If I want to avoid prejudice, myself, maybe I should not concentrate on who said it, but on the thought content. It is an interesting quote in several ways. For one thing, whether it was written recently or decades ago, I think it is saying something important for our situation in contemporary American society. It seems that in many areas of our lives these days it is a rare person who has the willingness to sacrifice his or her prejudices on any “altar.”
Advertisers seek to influence young people’s choices so that they will form the habit of buying a particular brand, building a brand loyalty to Dial soap or whatever. This leads me to a wonderful quotation from Thomas Merton, “The greatest need of our time is to clean out the enormous mass of mental and emotional rubbish that clutters our minds.” How do people decide what to believe in?
Keep searching for the good, the true, the beautiful.
Years ago, when I was on mission in Japan, I remember one of our priests talking about the Japanese approach to truth. “It is what they feel,’ he said, “and that is what they will follow.”
I think the same is truer on this side of the Pacific than we might care to admit. Our feelings have more power over our decisions than the clearest, coldest logic.
November is the month for elections in this country. This year is what is called an “off year.” Nonetheless the campaigning for the election twelve months from now has already been in motion for some time. Much is being said. Is anyone really listening? Perhaps this is an area where sacrificing our prejudices for something truer could be a way to rethink our choices.
In the religious sphere, it is often the restless spirits, the seekers, the tortured souls, like St.

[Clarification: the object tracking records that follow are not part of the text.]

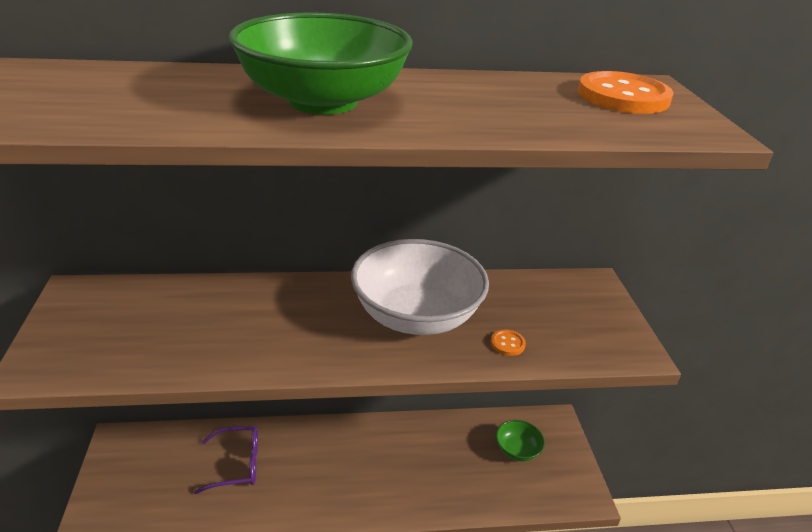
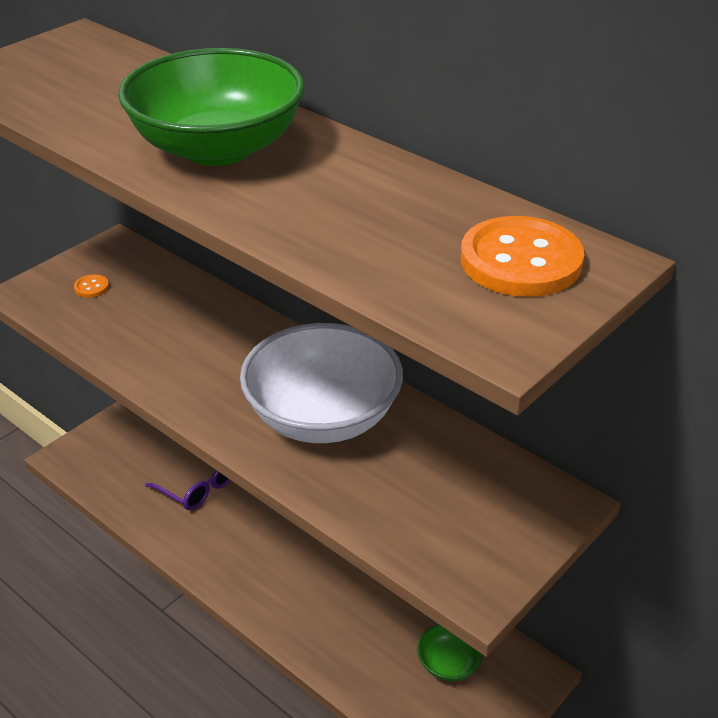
camera: 50 degrees right, 5 degrees up
(507, 344) = (361, 494): orange button -> orange button (91, 287)

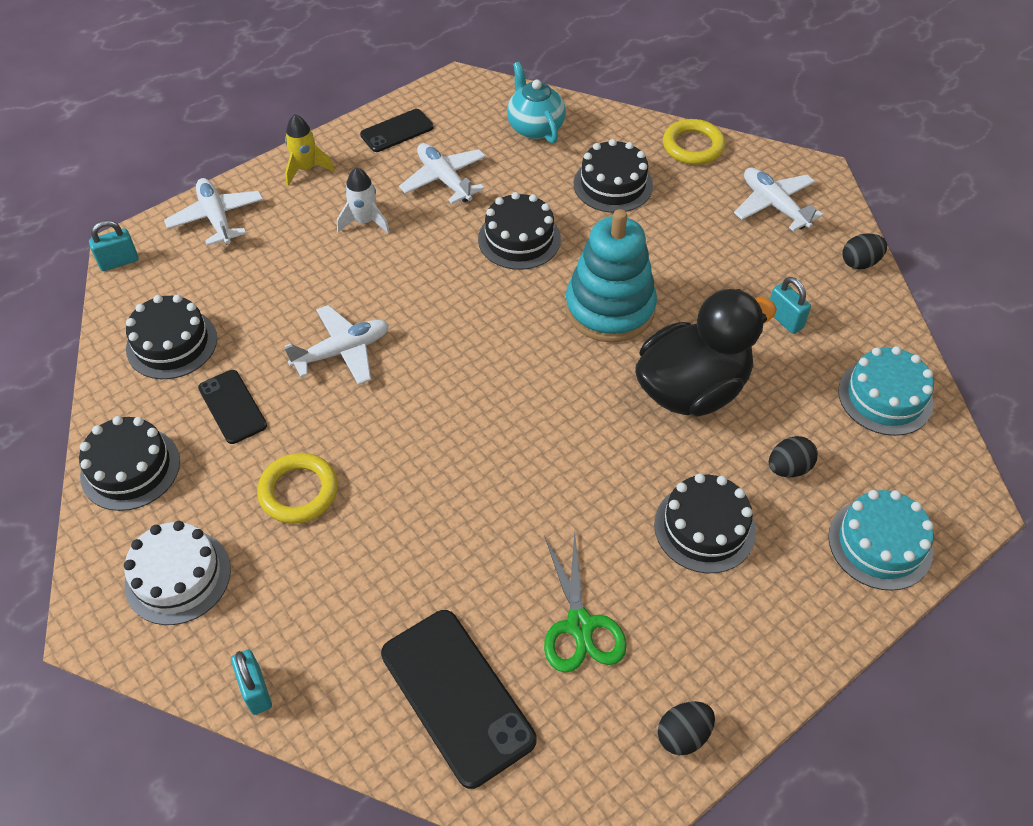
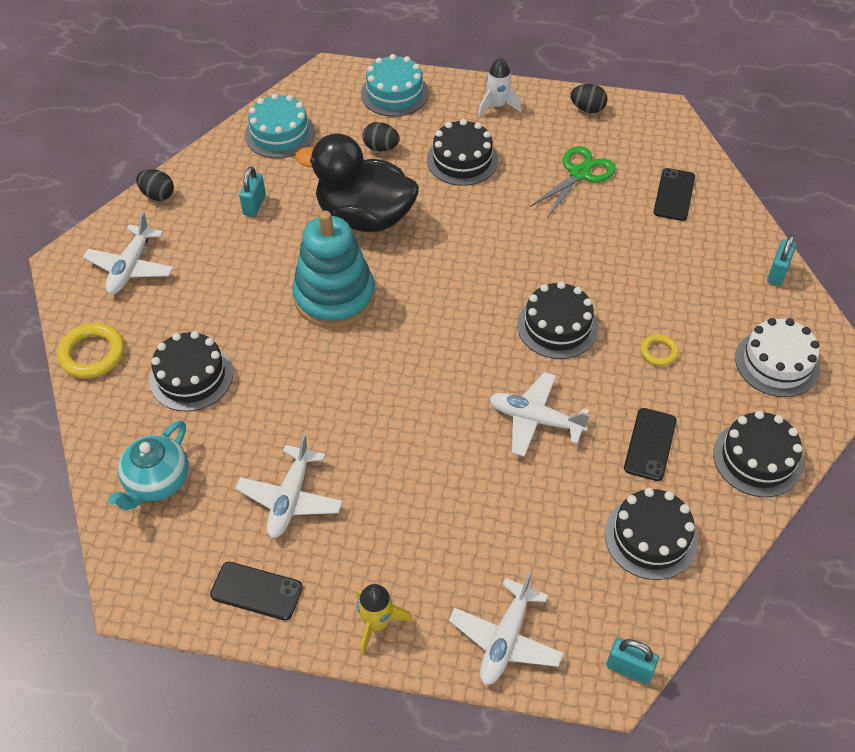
camera: 130 degrees left, 0 degrees up
(299, 491) = (658, 352): yellow ring -> yellow ring, size x0.57
(364, 222) = (396, 516): white rocket -> white rocket (497, 106)
(457, 696) = (674, 195): black phone -> black phone, size x0.58
(519, 239) = (314, 395): black cake -> black cake (557, 326)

Augustine or Thomas Merton, who are honestly searching and searching for answers to life’s mysteries and age-old religious questions.

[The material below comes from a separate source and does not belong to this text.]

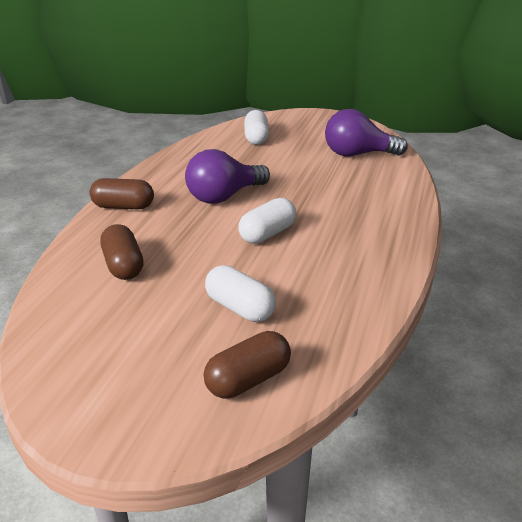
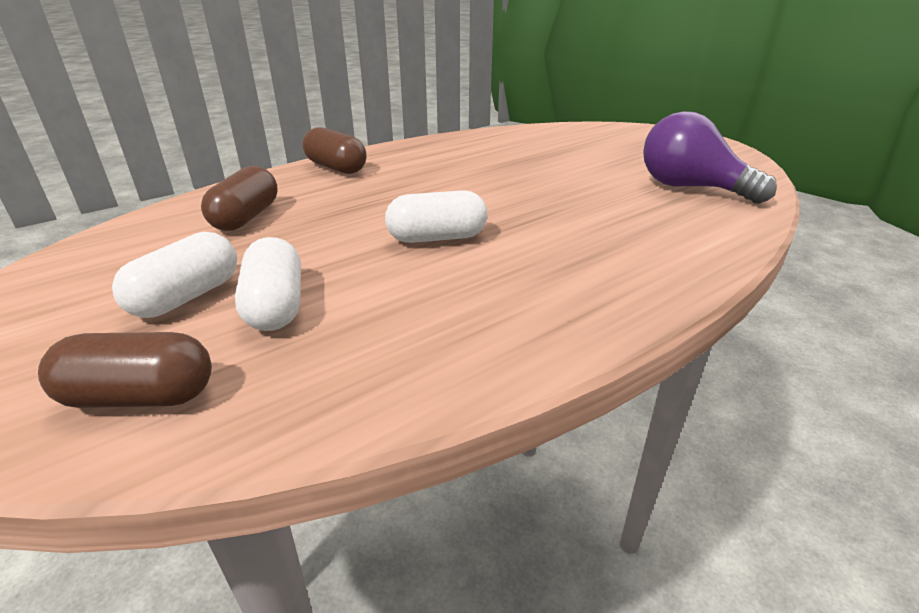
camera: 35 degrees right, 0 degrees up
(224, 196) = (449, 186): purple light bulb -> none
(256, 138) = (574, 142): white capsule -> white capsule (186, 297)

St. Augustine certainly had such an inquiring mind that he could hardly understand people who took themselves for granted, “Men go abroad to wonder at the heights of mountains, at the huge waves of the sea, at the long courses of the rivers, at the vast compass of the ocean, at the circular motions of the stars, and they pass by themselves without wondering.”
Keep searching for the good, the true, the beautiful. Keep searching for God.